> **Raw data**:
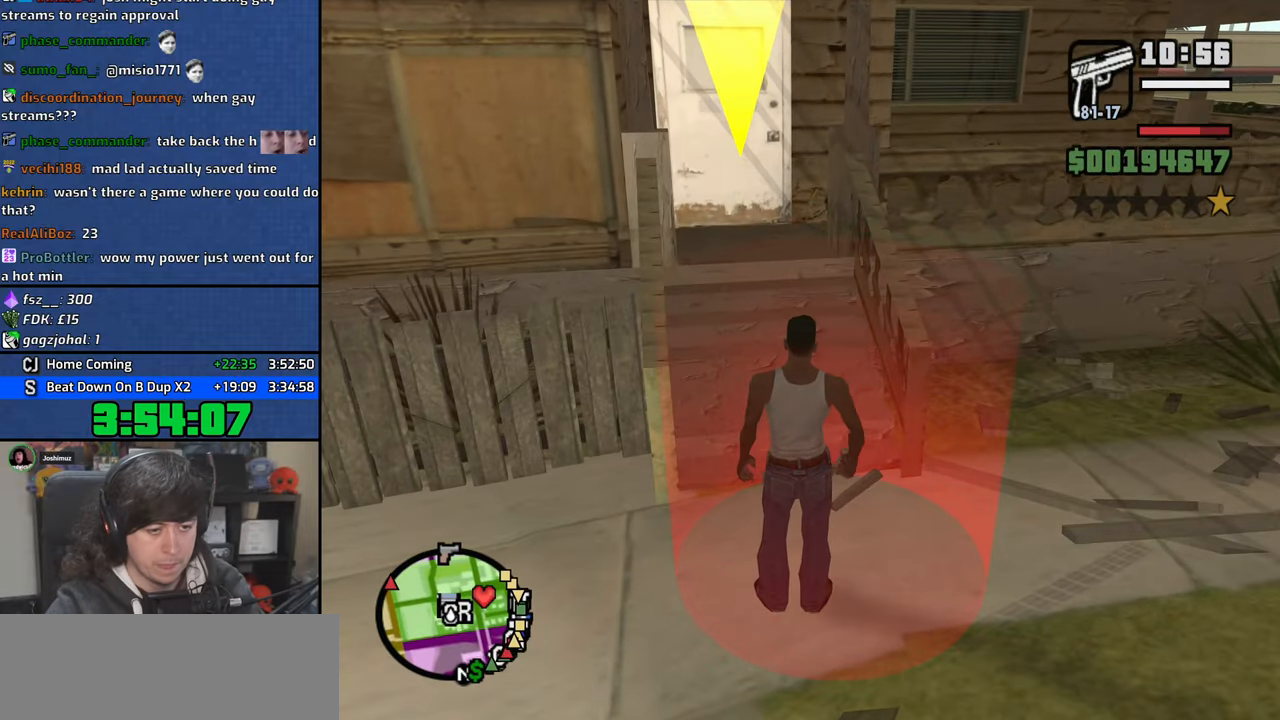
{"keys": ["space"], "mouse": [], "events": [[33, "space", "up"], [83, "space", "down"], [183, "space", "up"], [250, "space", "down"], [350, "space", "up"], [400, "space", "down"], [450, "space", "up"], [466, "space", "down"]]}
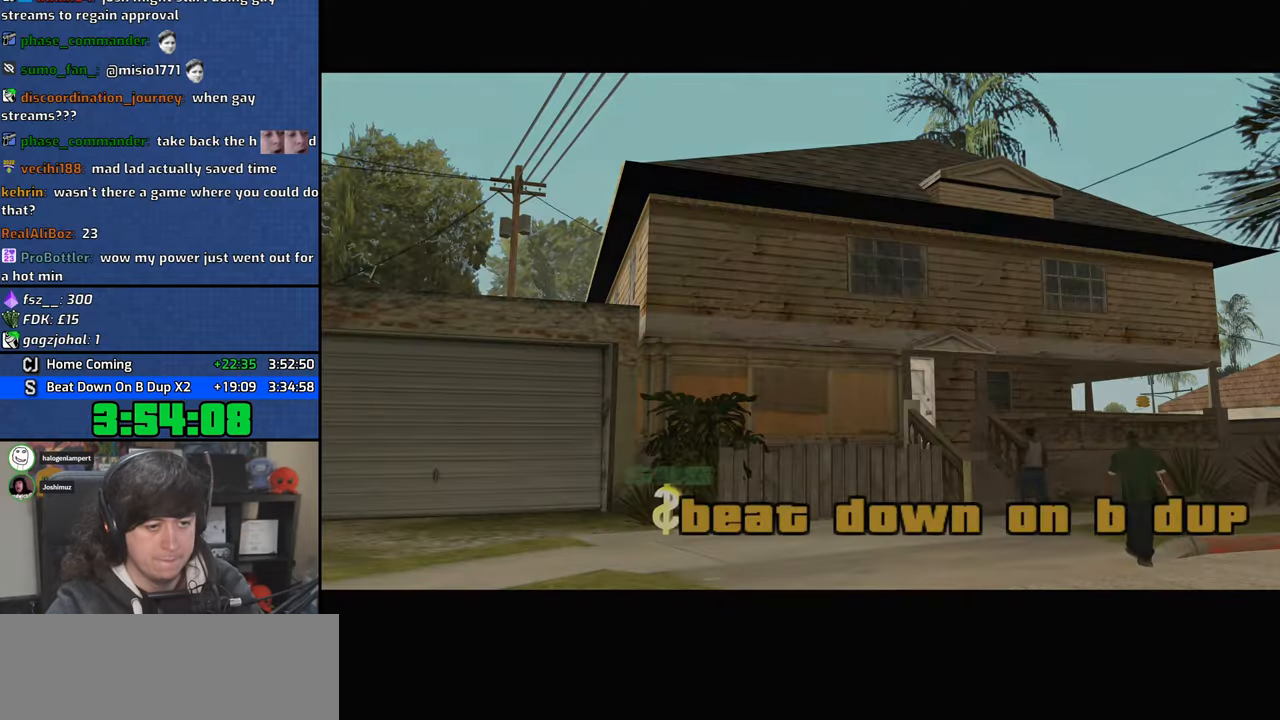
{"keys": [], "mouse": [], "events": [[33, "space", "up"], [66, "space", "down"], [133, "space", "up"], [150, "space", "down"], [200, "space", "up"], [250, "space", "down"], [300, "space", "up"], [333, "space", "down"], [383, "space", "up"], [433, "space", "down"], [483, "space", "up"]]}
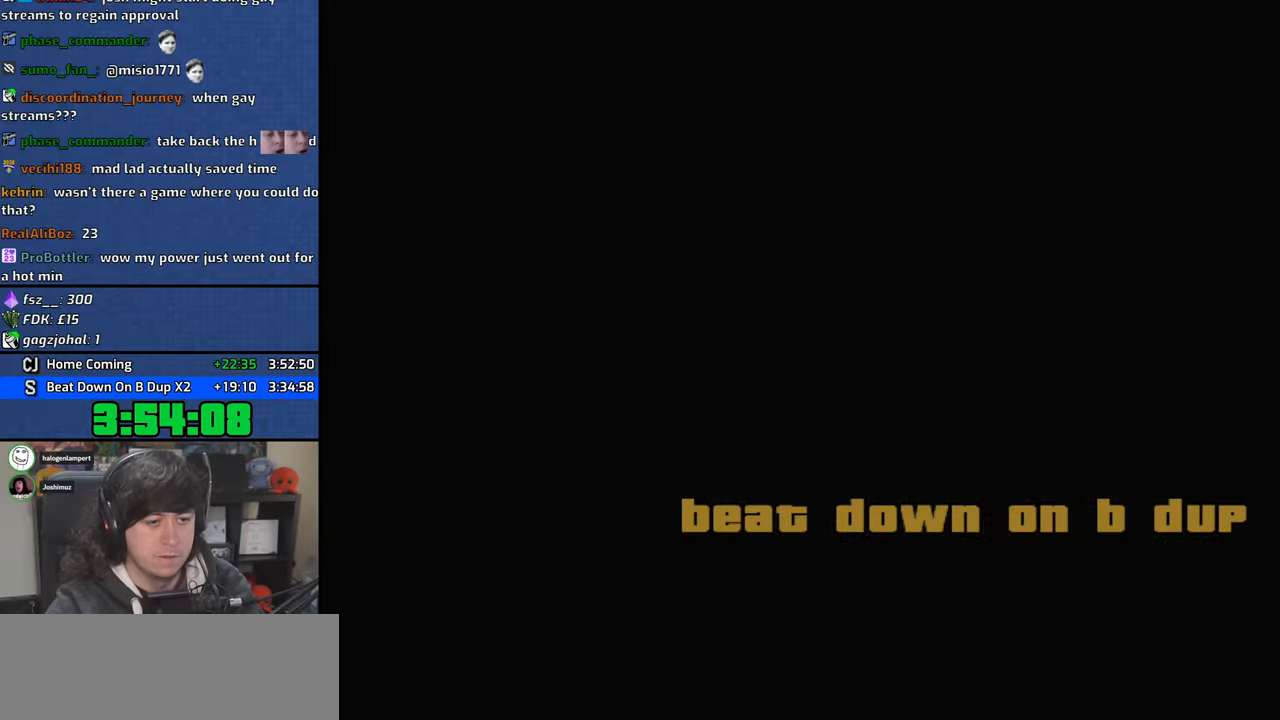
{"keys": [], "mouse": [], "events": [[16, "space", "down"], [50, "space", "up"], [100, "space", "down"], [150, "space", "up"], [183, "space", "down"], [233, "space", "up"], [283, "space", "down"], [316, "space", "up"], [350, "space", "down"], [400, "space", "up"], [450, "space", "down"], [500, "space", "up"]]}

> **Problem to solve**: With the pictures removed, return the full listing exactly as given.

> **Written answer**:
{"keys": ["space"], "mouse": [], "events": [[33, "space", "up"], [83, "space", "down"], [183, "space", "up"], [250, "space", "down"], [350, "space", "up"], [400, "space", "down"], [450, "space", "up"], [466, "space", "down"]]}
{"keys": [], "mouse": [], "events": [[33, "space", "up"], [66, "space", "down"], [133, "space", "up"], [150, "space", "down"], [200, "space", "up"], [250, "space", "down"], [300, "space", "up"], [333, "space", "down"], [383, "space", "up"], [433, "space", "down"], [483, "space", "up"]]}
{"keys": [], "mouse": [], "events": [[16, "space", "down"], [50, "space", "up"], [100, "space", "down"], [150, "space", "up"], [183, "space", "down"], [233, "space", "up"], [283, "space", "down"], [316, "space", "up"], [350, "space", "down"], [400, "space", "up"], [450, "space", "down"], [500, "space", "up"]]}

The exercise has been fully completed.